<<<<

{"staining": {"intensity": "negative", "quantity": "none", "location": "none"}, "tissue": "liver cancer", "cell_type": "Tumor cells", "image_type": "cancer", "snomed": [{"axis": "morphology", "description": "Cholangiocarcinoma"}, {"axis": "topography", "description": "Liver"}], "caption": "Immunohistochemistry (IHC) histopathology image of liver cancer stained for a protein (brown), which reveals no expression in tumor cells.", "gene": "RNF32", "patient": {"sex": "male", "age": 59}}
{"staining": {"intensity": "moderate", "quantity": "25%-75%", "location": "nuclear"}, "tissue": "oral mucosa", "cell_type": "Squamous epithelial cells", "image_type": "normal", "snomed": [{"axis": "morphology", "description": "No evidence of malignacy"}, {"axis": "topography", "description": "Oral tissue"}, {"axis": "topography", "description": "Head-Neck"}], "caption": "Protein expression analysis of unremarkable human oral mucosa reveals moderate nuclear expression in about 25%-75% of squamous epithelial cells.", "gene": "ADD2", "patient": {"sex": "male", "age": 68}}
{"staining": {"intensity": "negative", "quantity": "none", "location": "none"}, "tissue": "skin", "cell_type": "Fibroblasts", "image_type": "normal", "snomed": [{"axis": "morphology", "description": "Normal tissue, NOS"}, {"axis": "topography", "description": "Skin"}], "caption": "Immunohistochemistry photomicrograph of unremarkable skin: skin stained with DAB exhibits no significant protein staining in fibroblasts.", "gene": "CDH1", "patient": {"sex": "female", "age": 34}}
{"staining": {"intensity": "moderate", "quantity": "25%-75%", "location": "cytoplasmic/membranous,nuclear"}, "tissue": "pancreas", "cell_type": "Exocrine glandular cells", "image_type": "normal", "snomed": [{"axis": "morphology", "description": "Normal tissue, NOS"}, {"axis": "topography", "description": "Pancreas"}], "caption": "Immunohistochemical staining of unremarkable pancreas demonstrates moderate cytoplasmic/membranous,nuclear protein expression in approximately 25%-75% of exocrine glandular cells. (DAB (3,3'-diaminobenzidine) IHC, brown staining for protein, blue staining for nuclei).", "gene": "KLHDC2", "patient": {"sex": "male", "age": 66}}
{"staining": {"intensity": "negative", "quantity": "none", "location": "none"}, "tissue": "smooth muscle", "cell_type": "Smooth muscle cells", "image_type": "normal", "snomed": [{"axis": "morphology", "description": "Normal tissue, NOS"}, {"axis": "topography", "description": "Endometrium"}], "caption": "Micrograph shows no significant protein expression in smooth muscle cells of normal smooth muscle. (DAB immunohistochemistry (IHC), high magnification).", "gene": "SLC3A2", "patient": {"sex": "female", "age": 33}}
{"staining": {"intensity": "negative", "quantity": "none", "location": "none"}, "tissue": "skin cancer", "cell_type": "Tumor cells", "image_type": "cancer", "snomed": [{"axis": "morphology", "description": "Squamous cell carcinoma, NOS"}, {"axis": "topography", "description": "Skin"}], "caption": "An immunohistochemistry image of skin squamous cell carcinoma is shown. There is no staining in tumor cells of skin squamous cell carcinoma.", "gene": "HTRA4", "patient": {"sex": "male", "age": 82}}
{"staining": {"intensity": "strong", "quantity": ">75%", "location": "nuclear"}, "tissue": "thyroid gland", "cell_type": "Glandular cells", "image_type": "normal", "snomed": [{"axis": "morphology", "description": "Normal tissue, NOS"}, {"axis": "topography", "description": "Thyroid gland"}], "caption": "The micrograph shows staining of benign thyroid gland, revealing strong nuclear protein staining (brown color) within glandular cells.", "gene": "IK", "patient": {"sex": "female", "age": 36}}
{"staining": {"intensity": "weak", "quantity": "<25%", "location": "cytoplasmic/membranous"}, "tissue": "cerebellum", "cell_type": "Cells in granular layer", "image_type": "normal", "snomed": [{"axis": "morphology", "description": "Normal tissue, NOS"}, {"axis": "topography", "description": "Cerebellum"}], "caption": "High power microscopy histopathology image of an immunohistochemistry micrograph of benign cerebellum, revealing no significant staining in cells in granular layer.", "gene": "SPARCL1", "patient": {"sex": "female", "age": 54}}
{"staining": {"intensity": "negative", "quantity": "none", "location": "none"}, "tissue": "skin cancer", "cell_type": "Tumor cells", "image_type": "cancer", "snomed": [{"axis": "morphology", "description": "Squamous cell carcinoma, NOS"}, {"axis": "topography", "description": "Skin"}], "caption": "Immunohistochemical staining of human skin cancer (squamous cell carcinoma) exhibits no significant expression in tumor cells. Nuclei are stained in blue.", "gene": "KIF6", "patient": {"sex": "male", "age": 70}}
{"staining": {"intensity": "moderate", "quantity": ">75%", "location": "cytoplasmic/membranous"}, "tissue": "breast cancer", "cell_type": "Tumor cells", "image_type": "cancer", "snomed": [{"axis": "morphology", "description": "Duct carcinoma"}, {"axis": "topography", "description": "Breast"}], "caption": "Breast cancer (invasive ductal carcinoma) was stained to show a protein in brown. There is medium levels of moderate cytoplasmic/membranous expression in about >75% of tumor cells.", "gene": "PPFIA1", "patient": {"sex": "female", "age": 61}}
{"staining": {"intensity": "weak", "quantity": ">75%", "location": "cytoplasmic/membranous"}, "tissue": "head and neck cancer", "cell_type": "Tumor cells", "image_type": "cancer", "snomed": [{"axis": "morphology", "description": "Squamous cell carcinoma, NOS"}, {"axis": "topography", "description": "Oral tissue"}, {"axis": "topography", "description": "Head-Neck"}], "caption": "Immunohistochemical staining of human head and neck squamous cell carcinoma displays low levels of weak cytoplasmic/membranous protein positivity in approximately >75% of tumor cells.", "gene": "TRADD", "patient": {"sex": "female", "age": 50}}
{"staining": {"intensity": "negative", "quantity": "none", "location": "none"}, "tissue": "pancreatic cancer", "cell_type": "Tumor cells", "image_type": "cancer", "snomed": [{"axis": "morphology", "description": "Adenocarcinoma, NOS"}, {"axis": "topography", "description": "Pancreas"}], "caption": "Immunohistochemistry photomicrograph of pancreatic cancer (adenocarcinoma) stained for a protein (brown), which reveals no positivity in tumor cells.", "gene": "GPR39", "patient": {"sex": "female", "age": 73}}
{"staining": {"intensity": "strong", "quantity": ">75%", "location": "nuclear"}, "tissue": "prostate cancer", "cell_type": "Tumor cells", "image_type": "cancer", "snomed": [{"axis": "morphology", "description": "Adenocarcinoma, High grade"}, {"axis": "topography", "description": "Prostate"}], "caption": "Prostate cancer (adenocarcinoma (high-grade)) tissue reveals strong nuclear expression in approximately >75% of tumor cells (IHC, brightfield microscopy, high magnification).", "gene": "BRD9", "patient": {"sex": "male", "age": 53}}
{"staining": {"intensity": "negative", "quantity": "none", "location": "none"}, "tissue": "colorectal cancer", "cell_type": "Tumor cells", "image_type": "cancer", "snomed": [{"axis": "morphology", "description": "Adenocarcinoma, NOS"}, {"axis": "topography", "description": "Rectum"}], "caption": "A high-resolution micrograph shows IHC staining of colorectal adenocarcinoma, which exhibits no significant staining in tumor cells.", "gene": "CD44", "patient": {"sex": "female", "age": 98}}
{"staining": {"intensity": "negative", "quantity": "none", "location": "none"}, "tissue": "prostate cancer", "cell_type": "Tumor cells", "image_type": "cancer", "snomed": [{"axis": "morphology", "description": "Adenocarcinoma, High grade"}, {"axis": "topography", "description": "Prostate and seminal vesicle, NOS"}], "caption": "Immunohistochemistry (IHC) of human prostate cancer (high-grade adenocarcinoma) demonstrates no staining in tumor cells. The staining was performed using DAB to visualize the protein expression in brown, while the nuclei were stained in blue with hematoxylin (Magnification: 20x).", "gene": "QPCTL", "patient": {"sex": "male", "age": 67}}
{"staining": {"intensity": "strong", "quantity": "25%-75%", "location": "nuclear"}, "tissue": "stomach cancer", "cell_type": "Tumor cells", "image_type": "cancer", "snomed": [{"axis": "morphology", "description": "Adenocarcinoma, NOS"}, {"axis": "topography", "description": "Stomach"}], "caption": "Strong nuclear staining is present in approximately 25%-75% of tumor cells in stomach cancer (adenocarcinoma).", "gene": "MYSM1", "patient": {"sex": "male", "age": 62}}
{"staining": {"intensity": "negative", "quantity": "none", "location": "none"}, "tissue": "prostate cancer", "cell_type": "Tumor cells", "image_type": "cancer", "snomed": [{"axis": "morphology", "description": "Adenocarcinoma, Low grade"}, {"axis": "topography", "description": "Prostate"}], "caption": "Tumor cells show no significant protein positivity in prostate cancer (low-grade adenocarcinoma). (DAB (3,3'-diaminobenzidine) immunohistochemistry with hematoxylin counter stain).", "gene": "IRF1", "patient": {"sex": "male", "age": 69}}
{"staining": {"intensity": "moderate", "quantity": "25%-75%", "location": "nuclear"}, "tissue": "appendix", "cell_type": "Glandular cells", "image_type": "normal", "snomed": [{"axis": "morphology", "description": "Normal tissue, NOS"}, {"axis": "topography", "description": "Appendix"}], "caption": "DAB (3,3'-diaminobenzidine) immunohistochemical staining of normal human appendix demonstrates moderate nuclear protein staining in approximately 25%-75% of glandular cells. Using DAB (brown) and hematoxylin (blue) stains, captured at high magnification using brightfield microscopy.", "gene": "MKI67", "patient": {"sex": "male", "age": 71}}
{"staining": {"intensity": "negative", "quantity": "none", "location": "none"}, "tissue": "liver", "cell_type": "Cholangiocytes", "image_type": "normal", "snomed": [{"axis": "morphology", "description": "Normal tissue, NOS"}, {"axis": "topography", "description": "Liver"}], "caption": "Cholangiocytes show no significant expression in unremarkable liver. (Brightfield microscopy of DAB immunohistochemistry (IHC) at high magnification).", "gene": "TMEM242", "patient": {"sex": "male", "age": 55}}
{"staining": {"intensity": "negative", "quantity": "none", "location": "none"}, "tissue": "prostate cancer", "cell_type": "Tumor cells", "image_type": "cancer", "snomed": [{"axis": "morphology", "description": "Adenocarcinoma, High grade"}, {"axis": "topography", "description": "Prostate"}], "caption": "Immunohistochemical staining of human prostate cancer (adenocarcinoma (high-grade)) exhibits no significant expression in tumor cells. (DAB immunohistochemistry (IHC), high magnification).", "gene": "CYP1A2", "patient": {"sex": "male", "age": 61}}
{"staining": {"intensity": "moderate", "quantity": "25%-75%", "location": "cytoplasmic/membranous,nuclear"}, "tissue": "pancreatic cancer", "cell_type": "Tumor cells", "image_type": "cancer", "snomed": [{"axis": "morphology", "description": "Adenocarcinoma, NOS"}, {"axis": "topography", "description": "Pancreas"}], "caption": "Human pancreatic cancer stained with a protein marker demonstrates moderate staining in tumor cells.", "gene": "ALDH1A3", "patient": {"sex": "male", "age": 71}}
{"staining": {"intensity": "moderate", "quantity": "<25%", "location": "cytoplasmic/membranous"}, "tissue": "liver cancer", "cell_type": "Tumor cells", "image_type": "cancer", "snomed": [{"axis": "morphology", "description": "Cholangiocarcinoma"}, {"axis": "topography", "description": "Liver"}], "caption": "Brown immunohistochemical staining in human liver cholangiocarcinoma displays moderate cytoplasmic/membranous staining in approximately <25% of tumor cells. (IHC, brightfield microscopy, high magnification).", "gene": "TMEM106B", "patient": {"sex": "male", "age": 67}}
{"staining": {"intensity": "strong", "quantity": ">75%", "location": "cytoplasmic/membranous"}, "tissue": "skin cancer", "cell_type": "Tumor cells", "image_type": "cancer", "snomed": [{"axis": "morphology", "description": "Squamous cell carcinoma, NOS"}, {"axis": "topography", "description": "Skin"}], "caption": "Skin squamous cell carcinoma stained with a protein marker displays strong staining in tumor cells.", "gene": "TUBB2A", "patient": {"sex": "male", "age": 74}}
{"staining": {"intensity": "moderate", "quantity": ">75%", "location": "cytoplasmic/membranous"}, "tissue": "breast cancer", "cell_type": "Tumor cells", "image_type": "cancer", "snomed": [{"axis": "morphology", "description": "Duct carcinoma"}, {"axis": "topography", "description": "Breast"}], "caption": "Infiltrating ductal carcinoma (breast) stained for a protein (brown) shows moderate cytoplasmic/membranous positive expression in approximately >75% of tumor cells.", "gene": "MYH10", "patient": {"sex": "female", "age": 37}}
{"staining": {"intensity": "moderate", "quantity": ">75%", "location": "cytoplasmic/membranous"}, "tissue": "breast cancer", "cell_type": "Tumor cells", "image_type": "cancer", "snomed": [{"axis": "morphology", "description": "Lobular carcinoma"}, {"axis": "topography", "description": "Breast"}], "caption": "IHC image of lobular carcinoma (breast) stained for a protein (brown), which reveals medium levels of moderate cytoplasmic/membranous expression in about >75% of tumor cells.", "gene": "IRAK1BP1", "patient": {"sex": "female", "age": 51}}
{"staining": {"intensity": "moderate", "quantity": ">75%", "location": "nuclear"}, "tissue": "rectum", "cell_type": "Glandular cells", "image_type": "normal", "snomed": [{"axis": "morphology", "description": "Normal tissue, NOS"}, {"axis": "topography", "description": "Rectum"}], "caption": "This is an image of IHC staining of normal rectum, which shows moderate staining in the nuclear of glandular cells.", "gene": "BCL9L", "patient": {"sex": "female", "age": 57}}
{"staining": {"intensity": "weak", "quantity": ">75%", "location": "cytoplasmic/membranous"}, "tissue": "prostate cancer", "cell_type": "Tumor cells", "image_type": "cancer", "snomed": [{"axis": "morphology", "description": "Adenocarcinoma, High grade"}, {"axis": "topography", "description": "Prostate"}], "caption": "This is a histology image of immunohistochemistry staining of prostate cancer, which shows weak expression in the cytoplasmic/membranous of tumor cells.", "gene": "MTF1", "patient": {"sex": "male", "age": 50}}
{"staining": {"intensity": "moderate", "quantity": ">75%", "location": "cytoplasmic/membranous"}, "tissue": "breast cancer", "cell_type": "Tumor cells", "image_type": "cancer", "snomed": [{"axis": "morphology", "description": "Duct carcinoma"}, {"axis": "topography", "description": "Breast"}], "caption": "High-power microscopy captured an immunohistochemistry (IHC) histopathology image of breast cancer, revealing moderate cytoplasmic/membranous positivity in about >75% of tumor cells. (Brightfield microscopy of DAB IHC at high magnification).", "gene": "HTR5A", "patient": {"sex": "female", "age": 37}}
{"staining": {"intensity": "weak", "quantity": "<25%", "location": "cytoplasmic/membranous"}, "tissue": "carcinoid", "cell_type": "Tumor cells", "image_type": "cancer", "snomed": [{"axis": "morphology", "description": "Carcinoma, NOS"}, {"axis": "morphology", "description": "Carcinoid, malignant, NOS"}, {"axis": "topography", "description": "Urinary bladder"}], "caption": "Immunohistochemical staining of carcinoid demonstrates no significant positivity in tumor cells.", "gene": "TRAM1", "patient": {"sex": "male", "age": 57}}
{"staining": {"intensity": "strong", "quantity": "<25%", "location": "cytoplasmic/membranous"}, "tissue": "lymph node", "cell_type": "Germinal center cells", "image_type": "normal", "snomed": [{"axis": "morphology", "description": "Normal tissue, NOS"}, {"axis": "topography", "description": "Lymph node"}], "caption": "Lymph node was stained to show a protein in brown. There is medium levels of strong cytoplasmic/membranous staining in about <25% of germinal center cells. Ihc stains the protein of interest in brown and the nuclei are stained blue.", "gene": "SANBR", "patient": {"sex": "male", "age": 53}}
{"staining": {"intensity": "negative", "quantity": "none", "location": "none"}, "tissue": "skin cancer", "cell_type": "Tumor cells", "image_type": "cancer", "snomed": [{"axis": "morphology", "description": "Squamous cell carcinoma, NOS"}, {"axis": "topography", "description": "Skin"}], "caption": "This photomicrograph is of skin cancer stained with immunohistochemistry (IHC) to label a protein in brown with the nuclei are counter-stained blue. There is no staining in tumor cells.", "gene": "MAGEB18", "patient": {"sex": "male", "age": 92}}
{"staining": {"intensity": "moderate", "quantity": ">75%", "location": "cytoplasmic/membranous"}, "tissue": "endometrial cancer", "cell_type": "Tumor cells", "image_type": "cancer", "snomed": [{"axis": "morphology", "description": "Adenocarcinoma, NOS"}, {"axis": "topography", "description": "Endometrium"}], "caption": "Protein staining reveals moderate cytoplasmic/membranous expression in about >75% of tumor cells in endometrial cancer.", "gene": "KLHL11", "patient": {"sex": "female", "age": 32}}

>>>>

What this task involves →
Of the entries listed above, reproduce only the lines starting at the line containing "nuclear staining is" and ending at the line containing "expression in unremarkable". Include both, exactly as they stand.

Answer to this exercise →
{"staining": {"intensity": "strong", "quantity": "25%-75%", "location": "nuclear"}, "tissue": "stomach cancer", "cell_type": "Tumor cells", "image_type": "cancer", "snomed": [{"axis": "morphology", "description": "Adenocarcinoma, NOS"}, {"axis": "topography", "description": "Stomach"}], "caption": "Strong nuclear staining is present in approximately 25%-75% of tumor cells in stomach cancer (adenocarcinoma).", "gene": "MYSM1", "patient": {"sex": "male", "age": 62}}
{"staining": {"intensity": "negative", "quantity": "none", "location": "none"}, "tissue": "prostate cancer", "cell_type": "Tumor cells", "image_type": "cancer", "snomed": [{"axis": "morphology", "description": "Adenocarcinoma, Low grade"}, {"axis": "topography", "description": "Prostate"}], "caption": "Tumor cells show no significant protein positivity in prostate cancer (low-grade adenocarcinoma). (DAB (3,3'-diaminobenzidine) immunohistochemistry with hematoxylin counter stain).", "gene": "IRF1", "patient": {"sex": "male", "age": 69}}
{"staining": {"intensity": "moderate", "quantity": "25%-75%", "location": "nuclear"}, "tissue": "appendix", "cell_type": "Glandular cells", "image_type": "normal", "snomed": [{"axis": "morphology", "description": "Normal tissue, NOS"}, {"axis": "topography", "description": "Appendix"}], "caption": "DAB (3,3'-diaminobenzidine) immunohistochemical staining of normal human appendix demonstrates moderate nuclear protein staining in approximately 25%-75% of glandular cells. Using DAB (brown) and hematoxylin (blue) stains, captured at high magnification using brightfield microscopy.", "gene": "MKI67", "patient": {"sex": "male", "age": 71}}
{"staining": {"intensity": "negative", "quantity": "none", "location": "none"}, "tissue": "liver", "cell_type": "Cholangiocytes", "image_type": "normal", "snomed": [{"axis": "morphology", "description": "Normal tissue, NOS"}, {"axis": "topography", "description": "Liver"}], "caption": "Cholangiocytes show no significant expression in unremarkable liver. (Brightfield microscopy of DAB immunohistochemistry (IHC) at high magnification).", "gene": "TMEM242", "patient": {"sex": "male", "age": 55}}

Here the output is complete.